Keaslian Penelitian Karakterisasi protein immunogenik pada profil polipeptida T. evansi yang diisolasi dari sapi, kerbau dan kuda di India dengan menggunakan hiperimmun sera dan sera yang diperoleh dari kuda yang diinfeksi alami telah dilakukan oleh Laha dan Sasmal (2008), dimana analisis western blot untuk identifikasi protein
5
immunogenik dalam antigen whole cell lysate (WCL-Ag) yang diisolasi dari T. evansi yang berasal dari kerbau, kuda dan sapi menggunakan sera hiper imun menunjukkan adanya 11 protein immunogenik. Karakterisasi profil protein T. evansi juga telah dilakukan dengan metode SDS PAGE menggunakan sapi yang diinfeksi secara ekperimental di Brazil oleh Teixeria et al., (2012). Hasil penelitian mereka menunjukkan adanya 26 pita protein dengan berat molekul antara 20 kDa sampai dengan 245 kDa. Sementara itu Queiroz et al., (2001) telah mengevalusi perbedaan pola antibodi spesifik dan pola pengenalan polipeptida pada tikus Wistar yang diinfeksi dengan T. evansi dari Brasil secara eksperimental. Setelah dilakukan analisis dengan Western blot diketahui bahwa sera tikus Wistar mampu mengenali polipeptida dengan berat molekul bervariasi antara 7 kDa sampai 200 kDa, tetapi pengenalan paling kuat terjadi pada polipeptida dengan berat molekul antara 17 hingga 57 kDa.
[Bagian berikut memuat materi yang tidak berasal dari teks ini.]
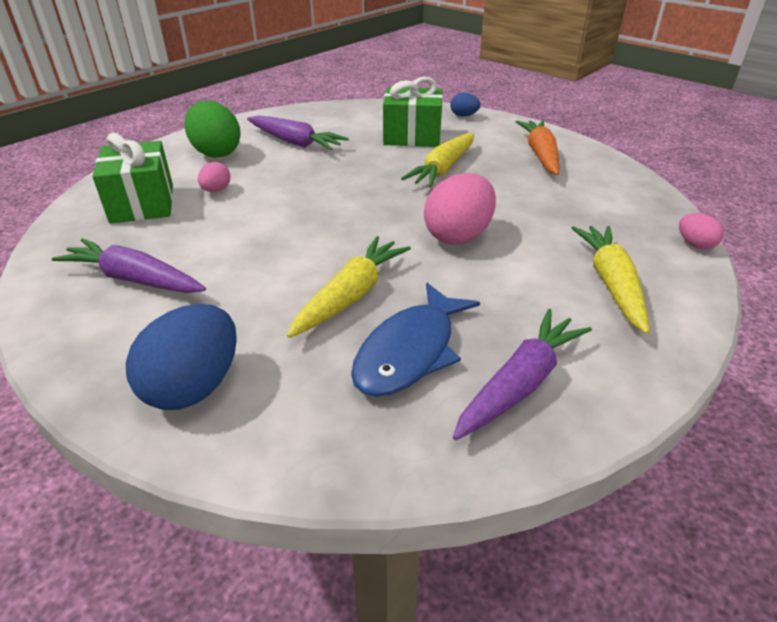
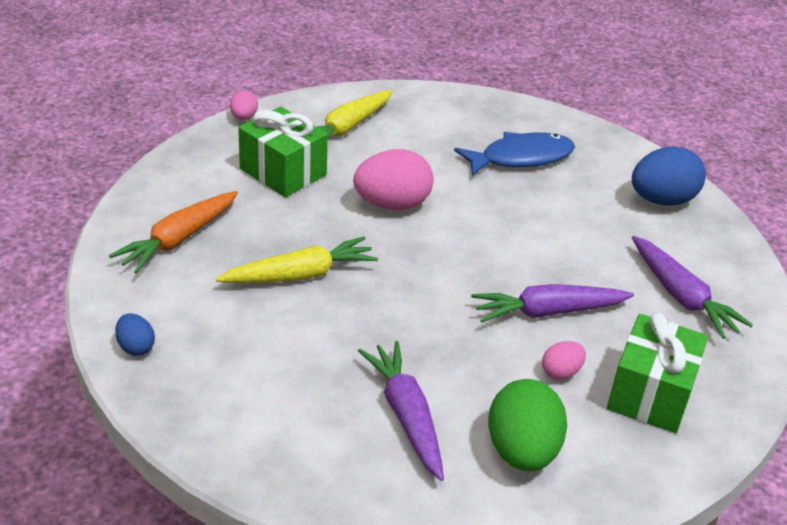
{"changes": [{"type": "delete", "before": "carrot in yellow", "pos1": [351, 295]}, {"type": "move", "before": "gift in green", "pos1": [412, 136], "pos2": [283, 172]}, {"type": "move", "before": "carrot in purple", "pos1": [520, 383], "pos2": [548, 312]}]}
Aquino et al., (2010) melakukan penelitian untuk mengetahui pola pengenalan polipeptida oleh sera yang berasal dari hewan yang terinfeksi secara eksperimental dan alami menggunakan Western blot. Western blot menunjukkan adanya polipeptida mayor dengan berat molekul antara 74 sampai 38 kDa. Polipeptida dengan berat molekul 66, 48-46 dan 38 kDa dapat diidentifikasi oleh sera dari sapi, keledai, anjing dan coatis yang diinfeksi di laboratorium. Mereka juga menemukan bahwa polipeptida dengan berat molekul 48-46 kDa mampu diidentifikasi oleh antibodi dari sera seluruh hewan yang terinfeksi secara alami.
6
Yadav et al., (2013) melakukan identifikasi dan purifikasi protein antigen T. evansi yang bersifat spesifik dan immuno-dominan pada serum kuda yang diinfeksi T. evansi secara eksperimental menggunakan immunoblotting. Hasil mpenelitian mereka menunjukkan tiga kelompok protein dengan berat molekul 62-66 kDa, 52-55 kDa dan 41-43 kDa berhasil diidentifikasi berdasarkan reaktifitas dengan serum keledai yang terinfeksi T. evansi sampai dengan hari ke280 paska infeksi. Karakterisasi protein dan identifikasi protein immunogenik T. evansi dengan menggunakan isolat yang berasal dari hewan coba yang diinfeksikan secara eksperimen di laboratorium di Indonesia sepanjang pengetahuan penulis sampai saat ini belum pernah dilakukan.